| Task directions |
Below are several entries. Transcribe exactly those lines that fall from the one with "- Upgrade to" through the one with "- Add a test", end lines included.

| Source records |
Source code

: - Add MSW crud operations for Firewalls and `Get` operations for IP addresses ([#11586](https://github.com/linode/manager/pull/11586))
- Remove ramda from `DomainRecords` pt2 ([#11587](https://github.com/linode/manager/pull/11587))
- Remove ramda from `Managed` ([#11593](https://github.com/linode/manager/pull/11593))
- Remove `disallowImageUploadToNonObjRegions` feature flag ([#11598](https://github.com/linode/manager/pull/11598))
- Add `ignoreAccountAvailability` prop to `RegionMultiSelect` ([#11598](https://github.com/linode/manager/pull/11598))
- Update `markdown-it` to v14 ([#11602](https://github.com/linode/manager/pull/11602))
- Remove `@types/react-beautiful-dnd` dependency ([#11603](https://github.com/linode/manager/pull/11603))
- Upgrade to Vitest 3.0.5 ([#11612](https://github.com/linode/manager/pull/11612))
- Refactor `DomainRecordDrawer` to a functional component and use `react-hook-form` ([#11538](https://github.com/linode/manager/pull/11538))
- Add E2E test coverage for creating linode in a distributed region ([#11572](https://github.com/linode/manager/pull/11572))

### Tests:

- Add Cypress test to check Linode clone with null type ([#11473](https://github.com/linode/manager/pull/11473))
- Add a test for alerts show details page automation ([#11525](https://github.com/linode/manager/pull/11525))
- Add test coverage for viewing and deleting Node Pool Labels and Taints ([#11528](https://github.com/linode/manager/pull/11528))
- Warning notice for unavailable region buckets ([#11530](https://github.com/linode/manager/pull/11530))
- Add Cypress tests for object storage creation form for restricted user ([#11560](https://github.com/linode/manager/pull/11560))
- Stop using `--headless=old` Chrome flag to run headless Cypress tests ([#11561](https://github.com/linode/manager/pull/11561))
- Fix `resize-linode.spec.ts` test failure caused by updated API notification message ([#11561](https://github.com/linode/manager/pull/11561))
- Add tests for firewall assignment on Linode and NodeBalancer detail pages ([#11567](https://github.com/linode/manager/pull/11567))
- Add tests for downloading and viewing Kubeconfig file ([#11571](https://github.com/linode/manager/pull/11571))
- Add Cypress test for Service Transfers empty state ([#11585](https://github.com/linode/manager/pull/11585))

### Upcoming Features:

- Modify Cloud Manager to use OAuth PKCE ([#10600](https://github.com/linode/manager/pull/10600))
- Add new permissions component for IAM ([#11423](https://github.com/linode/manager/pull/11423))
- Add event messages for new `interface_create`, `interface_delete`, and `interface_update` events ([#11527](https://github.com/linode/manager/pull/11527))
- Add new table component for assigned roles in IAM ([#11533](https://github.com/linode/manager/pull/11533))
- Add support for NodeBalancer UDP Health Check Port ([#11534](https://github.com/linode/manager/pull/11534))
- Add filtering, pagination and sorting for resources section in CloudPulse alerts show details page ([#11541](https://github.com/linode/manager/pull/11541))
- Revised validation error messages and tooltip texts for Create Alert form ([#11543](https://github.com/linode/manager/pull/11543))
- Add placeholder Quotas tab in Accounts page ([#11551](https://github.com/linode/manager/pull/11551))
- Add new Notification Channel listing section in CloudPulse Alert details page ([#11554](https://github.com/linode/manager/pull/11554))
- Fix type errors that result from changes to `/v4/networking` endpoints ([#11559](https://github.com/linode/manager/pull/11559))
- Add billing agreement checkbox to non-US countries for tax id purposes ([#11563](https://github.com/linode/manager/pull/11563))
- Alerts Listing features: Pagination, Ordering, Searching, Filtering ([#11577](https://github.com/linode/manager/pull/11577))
---
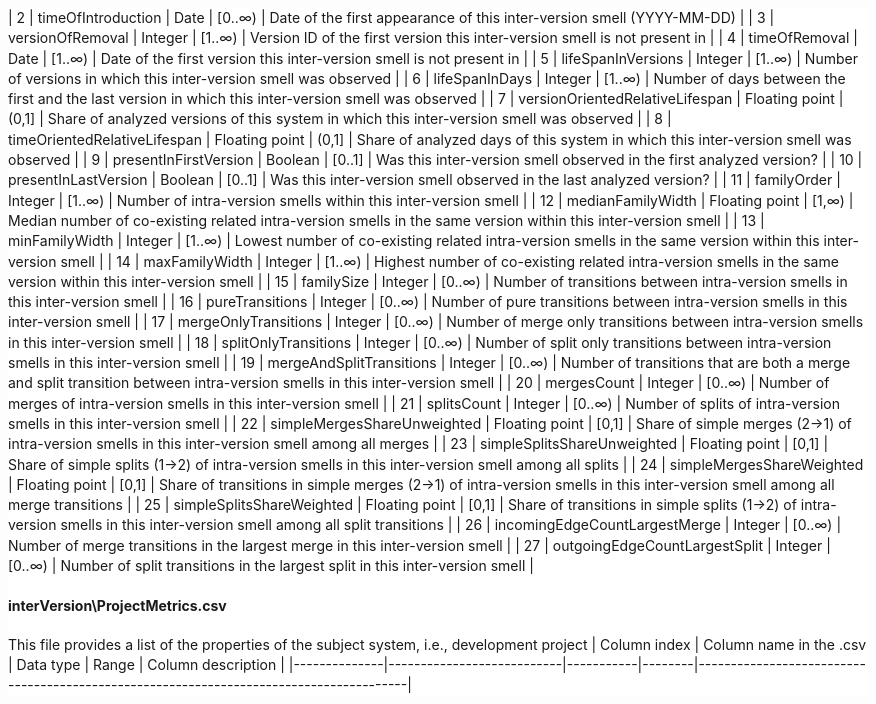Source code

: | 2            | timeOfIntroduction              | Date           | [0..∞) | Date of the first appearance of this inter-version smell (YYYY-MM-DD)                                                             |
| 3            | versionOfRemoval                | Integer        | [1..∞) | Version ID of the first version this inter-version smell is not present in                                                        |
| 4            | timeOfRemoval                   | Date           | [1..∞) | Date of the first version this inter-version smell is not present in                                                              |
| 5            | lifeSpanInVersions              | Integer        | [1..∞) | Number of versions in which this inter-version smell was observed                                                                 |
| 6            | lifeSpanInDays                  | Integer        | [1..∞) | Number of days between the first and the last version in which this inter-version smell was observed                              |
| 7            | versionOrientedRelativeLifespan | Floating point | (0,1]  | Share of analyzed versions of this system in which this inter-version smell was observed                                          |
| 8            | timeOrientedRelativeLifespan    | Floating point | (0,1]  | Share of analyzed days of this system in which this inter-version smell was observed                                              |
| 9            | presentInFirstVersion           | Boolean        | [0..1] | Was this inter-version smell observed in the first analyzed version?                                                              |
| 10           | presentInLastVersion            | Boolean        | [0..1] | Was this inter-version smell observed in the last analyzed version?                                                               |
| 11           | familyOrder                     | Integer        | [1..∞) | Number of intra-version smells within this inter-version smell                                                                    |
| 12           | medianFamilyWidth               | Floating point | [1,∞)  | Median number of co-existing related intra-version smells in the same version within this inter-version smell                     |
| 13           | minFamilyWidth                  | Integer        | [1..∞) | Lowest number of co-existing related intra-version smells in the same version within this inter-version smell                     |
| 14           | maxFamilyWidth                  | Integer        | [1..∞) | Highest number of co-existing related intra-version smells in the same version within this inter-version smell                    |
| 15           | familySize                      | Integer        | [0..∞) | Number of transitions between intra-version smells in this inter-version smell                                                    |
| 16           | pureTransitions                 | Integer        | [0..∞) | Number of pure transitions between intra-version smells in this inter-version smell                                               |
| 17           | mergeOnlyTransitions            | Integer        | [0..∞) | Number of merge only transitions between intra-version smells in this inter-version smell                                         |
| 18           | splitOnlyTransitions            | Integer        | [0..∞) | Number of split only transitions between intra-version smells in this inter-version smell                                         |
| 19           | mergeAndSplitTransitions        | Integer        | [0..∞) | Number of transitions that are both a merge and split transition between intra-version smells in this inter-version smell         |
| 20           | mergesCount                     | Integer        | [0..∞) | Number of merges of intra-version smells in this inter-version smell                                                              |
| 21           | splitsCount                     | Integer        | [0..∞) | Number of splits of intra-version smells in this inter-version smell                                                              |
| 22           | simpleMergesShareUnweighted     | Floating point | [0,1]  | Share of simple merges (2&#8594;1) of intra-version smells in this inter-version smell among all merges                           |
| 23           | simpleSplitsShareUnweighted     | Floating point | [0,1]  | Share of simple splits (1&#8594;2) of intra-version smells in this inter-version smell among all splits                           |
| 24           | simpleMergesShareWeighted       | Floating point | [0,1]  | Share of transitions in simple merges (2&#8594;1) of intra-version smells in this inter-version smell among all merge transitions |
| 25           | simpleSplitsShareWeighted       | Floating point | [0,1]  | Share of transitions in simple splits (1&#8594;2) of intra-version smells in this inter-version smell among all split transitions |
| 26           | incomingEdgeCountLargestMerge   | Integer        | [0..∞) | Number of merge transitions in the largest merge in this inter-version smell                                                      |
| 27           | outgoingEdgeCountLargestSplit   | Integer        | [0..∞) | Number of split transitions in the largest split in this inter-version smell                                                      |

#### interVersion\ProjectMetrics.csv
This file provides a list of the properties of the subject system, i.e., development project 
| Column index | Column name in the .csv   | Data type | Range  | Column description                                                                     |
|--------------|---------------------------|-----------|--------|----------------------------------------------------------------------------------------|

| Your response |
- Upgrade to Vitest 3.0.5 ([#11612](https://github.com/linode/manager/pull/11612))
- Refactor `DomainRecordDrawer` to a functional component and use `react-hook-form` ([#11538](https://github.com/linode/manager/pull/11538))
- Add E2E test coverage for creating linode in a distributed region ([#11572](https://github.com/linode/manager/pull/11572))

### Tests:

- Add Cypress test to check Linode clone with null type ([#11473](https://github.com/linode/manager/pull/11473))
- Add a test for alerts show details page automation ([#11525](https://github.com/linode/manager/pull/11525))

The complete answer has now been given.